C. References to Solicitations from Drug Dealers
Finally, Defendant objects to language in the Indictment related to her alleged solicitation of payments from drug dealers as irrelevant and prejudicial. However, this allegation is relevant to the Indictment. First, evidence of acceptance of such payments goes towards proof of the existence an enterprise, and its manner and means, which the government must establish in order to prove a violation of RICO, as charged in Counts One and Two. See United States v. Turkette, 452 U.S. 576, 583 (1981) (requiring separate proof of an enterprise and a pattern of racketeering activity in order to establish a RICO violation);see also United States v. DiSalvo, 34 F.3d 1204, 1221 (3d Cir. 1994) (ruling that evidence of certain acts, including uncharged crimes, may be presented to establish the existence of a RICO enterprise, the relationship between the conspirators, the members' knowledge of the illegal activities of the enterprise, or defendant's knowing and willful association with the enterprise and its affairs); United States v. Eufrasio, 935 F.2d 553, 572-73 (3d Cir. 1991); United States v. Clemente, 22 F.3d 477, 483 (2d Cir. 1994).

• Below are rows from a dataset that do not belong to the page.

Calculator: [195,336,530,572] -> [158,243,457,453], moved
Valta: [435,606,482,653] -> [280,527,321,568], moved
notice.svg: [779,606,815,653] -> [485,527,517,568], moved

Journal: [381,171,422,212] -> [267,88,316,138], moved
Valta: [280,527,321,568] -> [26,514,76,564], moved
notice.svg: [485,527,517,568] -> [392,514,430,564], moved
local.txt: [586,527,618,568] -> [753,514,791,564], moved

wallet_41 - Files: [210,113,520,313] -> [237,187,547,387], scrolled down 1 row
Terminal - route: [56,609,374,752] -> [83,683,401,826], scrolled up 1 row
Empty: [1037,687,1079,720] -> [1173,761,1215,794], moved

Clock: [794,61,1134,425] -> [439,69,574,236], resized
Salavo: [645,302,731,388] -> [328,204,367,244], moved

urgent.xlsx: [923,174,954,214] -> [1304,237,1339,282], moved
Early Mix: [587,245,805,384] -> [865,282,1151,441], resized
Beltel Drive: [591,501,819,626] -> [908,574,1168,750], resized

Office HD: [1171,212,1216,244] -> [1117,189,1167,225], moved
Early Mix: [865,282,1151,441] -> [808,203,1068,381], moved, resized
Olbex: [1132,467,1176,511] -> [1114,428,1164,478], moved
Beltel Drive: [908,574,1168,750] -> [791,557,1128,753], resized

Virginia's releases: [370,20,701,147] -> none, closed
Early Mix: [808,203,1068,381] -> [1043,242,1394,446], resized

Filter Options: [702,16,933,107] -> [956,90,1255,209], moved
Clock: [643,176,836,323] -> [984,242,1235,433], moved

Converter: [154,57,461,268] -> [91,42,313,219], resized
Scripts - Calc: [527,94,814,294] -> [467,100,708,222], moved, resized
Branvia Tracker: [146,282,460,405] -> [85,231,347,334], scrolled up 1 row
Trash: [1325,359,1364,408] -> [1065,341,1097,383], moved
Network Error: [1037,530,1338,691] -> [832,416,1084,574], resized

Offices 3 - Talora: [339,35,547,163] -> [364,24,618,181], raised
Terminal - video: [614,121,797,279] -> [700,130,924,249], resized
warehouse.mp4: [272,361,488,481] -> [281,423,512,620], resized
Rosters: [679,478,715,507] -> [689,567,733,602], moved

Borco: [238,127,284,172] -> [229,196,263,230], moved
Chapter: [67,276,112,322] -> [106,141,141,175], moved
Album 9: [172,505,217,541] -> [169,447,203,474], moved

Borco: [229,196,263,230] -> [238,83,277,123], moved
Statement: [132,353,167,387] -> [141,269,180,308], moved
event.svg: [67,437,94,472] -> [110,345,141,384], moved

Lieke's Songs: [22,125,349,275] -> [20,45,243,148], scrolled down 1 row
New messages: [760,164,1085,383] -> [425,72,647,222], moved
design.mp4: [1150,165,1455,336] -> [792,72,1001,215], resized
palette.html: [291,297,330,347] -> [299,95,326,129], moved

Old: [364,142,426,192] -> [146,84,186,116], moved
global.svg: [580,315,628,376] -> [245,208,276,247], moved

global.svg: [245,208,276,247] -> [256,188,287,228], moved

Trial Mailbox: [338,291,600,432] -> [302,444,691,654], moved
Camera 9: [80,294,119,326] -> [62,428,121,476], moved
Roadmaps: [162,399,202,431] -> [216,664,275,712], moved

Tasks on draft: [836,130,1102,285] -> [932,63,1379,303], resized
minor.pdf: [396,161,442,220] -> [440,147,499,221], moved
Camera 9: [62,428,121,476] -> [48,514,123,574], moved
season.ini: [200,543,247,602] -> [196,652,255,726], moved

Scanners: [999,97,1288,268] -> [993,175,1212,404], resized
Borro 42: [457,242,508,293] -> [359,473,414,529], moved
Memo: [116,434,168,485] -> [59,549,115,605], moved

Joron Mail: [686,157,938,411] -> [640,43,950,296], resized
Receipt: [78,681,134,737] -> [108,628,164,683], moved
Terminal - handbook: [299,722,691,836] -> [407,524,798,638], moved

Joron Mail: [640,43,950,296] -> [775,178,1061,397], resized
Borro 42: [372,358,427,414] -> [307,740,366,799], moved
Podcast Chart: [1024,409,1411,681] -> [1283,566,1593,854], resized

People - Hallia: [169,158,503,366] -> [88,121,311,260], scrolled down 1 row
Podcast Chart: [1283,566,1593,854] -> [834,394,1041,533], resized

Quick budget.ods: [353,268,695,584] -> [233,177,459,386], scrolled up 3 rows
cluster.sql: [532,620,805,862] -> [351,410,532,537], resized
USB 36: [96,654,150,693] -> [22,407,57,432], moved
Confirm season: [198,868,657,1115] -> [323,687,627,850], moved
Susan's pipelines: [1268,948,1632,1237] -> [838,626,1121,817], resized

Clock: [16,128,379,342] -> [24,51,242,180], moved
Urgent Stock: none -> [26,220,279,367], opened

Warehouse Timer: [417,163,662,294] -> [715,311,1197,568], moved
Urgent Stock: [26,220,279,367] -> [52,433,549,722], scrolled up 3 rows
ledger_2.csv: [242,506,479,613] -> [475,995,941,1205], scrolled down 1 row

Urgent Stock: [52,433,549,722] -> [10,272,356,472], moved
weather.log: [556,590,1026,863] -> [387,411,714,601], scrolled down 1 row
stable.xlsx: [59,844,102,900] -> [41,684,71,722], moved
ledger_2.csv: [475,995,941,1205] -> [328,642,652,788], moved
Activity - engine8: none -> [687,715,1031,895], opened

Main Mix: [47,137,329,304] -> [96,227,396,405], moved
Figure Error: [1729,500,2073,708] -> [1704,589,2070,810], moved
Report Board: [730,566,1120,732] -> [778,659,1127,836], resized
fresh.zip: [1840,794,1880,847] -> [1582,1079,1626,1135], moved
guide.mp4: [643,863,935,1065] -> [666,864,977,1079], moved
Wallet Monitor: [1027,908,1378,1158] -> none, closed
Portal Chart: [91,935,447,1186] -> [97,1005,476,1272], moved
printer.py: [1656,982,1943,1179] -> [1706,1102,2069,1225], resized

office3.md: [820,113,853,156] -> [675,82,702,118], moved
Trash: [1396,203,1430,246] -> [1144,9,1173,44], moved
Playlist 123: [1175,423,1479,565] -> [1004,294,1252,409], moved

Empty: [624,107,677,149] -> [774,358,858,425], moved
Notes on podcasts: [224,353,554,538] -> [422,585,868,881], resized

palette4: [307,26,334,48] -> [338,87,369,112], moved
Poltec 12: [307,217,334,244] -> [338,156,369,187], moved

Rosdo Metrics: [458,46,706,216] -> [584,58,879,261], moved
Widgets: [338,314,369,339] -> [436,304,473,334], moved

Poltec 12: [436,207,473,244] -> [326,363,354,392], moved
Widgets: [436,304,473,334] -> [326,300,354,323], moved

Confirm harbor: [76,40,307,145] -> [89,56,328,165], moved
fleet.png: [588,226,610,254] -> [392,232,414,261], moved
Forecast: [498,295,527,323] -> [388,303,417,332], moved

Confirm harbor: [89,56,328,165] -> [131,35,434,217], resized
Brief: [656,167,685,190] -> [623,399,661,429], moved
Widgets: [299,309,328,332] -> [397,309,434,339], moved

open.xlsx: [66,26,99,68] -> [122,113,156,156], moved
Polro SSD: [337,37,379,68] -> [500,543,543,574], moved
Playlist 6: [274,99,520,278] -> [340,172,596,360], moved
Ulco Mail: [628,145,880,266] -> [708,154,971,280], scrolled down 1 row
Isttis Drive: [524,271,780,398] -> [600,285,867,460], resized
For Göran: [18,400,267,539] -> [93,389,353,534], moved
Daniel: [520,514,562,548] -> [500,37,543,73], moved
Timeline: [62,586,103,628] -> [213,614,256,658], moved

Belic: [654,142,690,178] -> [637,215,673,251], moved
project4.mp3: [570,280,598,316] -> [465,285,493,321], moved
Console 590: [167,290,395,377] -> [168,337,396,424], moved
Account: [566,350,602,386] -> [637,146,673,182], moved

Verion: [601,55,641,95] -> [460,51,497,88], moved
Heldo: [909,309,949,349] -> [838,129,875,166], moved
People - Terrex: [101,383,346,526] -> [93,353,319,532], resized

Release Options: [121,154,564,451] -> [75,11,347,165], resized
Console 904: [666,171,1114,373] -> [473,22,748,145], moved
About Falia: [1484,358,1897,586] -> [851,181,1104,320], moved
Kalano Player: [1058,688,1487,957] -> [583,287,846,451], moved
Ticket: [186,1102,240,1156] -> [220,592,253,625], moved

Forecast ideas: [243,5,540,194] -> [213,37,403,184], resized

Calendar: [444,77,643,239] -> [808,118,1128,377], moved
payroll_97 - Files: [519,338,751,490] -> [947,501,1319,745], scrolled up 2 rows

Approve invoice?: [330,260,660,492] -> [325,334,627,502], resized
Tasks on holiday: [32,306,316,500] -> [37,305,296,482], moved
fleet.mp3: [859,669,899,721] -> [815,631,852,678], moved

Second, these allegations support the various tax-violation charges, contained in Counts Thirty-Five through Forty-Five, as an alleged source of income that Defendant failed to report. Thus, these references are highly relevant to the charges the government seeks to prove at trial and, therefore, are properly included in the indictment.See, e.g., Yeaman, 987 F. Supp. at 377 (holding that if language is information related to the charges that the government intends to prove at trial, it cannot be stricken as surplusage even if prejudicial).
III. Conclusion
For the foregoing reasons, the Defendant's Motion will be denied. An appropriate Order follows.